We head upstairs to talk to Alan, an American who first arrived in Africa in 1967 as an army officer during the Nigeria- Biafra war. He says he was actually made a Yoruba chief in Nigeria and has the photos and accompanying paraphenalia to prove it. He then resigned two years later, bought a volkswagen in Paris which he then drove across the Sahara back to Nigeria, collecting art from everywhere he went. Later selling the car, he made a collection of everything he had curated and brought them to Nairobi. Friends at the embassy urged him to set up a collection because a lot of people had not seen those items, not even in the Nairobi Museum. His first exhibition was therefore in 1970.
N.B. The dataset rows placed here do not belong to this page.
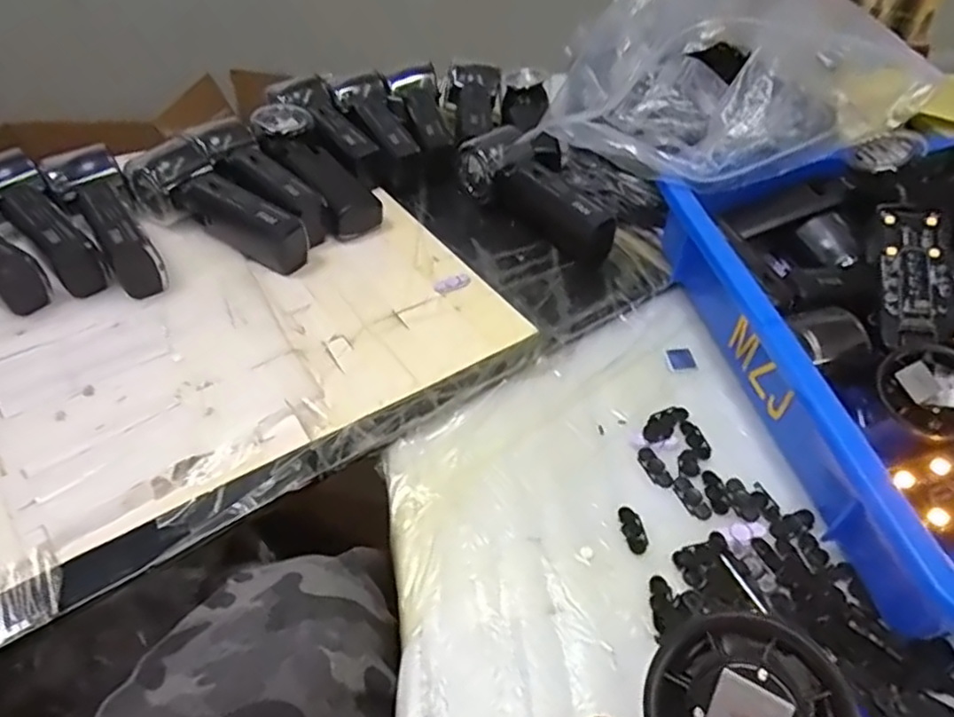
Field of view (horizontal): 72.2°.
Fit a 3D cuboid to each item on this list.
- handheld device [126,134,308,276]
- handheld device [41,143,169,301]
[{"bbox_3d":[-0.207,-0.118,0.524,0.153,0.051,0.064,32,52,26],"label":"handheld device"},{"bbox_3d":[-0.284,-0.105,0.503,0.052,0.051,0.146,-25,52,-25],"label":"handheld device"}]

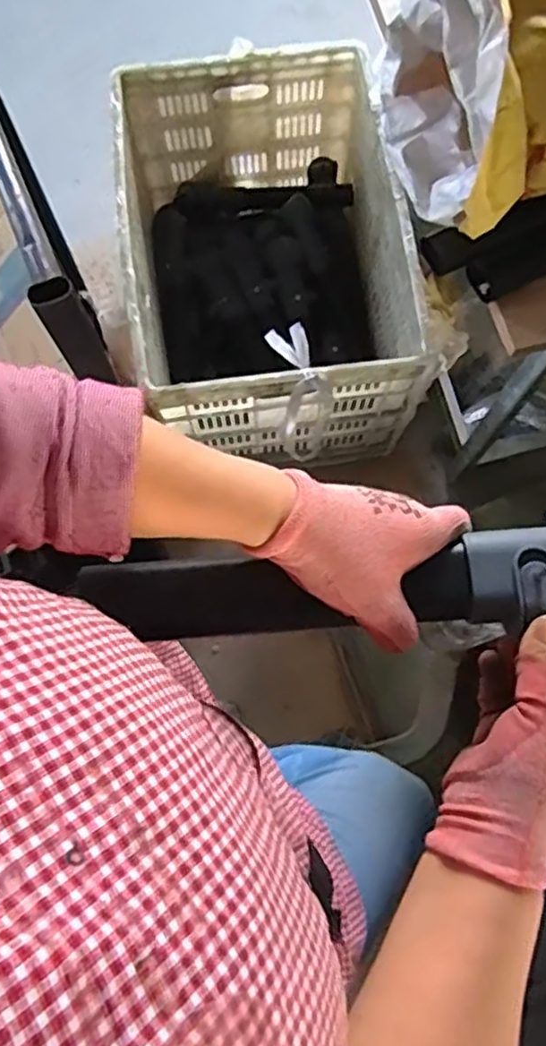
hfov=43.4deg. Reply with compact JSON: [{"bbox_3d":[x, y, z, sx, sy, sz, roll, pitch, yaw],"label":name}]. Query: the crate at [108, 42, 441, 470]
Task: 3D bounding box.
[{"bbox_3d":[-0.013,-0.490,1.330,0.473,0.366,0.665,-9,75,-2],"label":"crate"}]

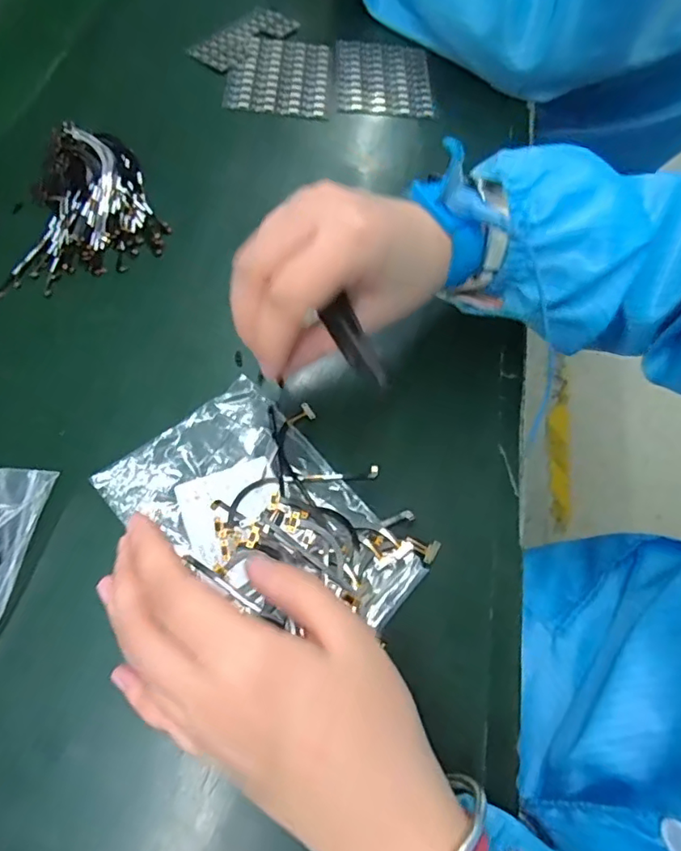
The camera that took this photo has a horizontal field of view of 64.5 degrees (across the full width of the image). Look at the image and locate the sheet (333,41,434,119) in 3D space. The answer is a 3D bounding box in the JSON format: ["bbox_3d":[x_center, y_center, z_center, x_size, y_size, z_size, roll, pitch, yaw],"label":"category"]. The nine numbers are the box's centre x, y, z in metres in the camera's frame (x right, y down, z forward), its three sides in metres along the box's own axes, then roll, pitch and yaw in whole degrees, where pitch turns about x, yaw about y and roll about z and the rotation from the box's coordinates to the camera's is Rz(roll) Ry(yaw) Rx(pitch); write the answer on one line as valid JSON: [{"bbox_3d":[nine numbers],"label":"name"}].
[{"bbox_3d":[0.037,-0.297,0.460,0.079,0.013,0.094,1,61,-3],"label":"sheet"}]

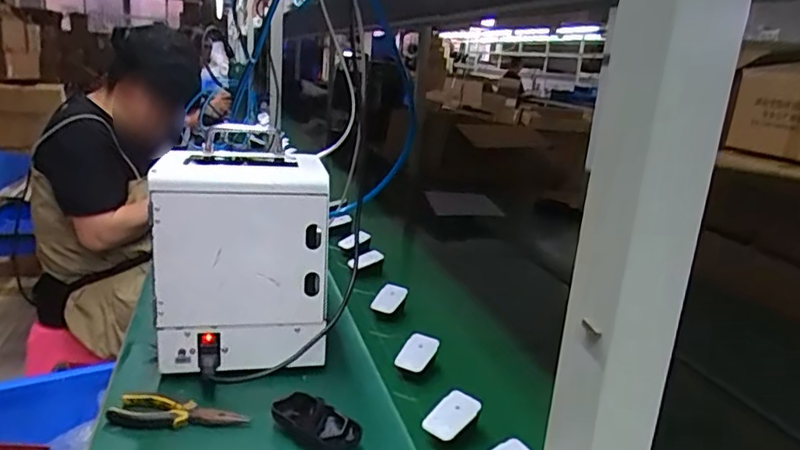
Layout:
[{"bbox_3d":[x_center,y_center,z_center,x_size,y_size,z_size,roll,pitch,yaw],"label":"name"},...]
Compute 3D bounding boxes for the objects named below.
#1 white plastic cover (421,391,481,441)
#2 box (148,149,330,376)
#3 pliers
[{"bbox_3d":[0.061,0.224,0.701,0.042,0.012,0.068,34,56,29],"label":"white plastic cover"},{"bbox_3d":[-0.206,0.054,0.789,0.211,0.272,0.120,1,17,-10],"label":"box"},{"bbox_3d":[-0.253,0.218,0.678,0.154,0.013,0.049,6,16,7],"label":"pliers"}]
He would then team up with Joseph Murumbi, Kenya’s second vice president and an avid private collector, whose dream it was to open a Pan-African center in Nairobi where all the creativity of the continent could be seen. Together they opened African Heritage Gallery in the CBD along Kenyatta Avenue (where the I&M building currently stands) and for years, it was a huge success. “We always had at least 600 people everyday, and that’s only because the fire department wouldn't allow us to have more,” says Alan.

The museum burned down in 1996 and just like that, all the stock was gone and it took some years to rebuild. When Alan finally bought the current property in Kitengela, he slept on the floor of his house for a year because he had to go to 20 countries to curate again. The process of buying stock and building the main house took five years to complete.

He is currently working on a magnificent museum beside the house, and it is based on the last oasis in the sahara desert where the salt caravans passed through...it was one of the few routes where people entered africa, long before ships.

African Heritage House is available for tours, meals (breakfast, lunch, and dinners on the rooftop or by the refreshing pool), conferences/functions, as well as overnight stays in its luxurious rooms filled with African art and furnished with modern appointments.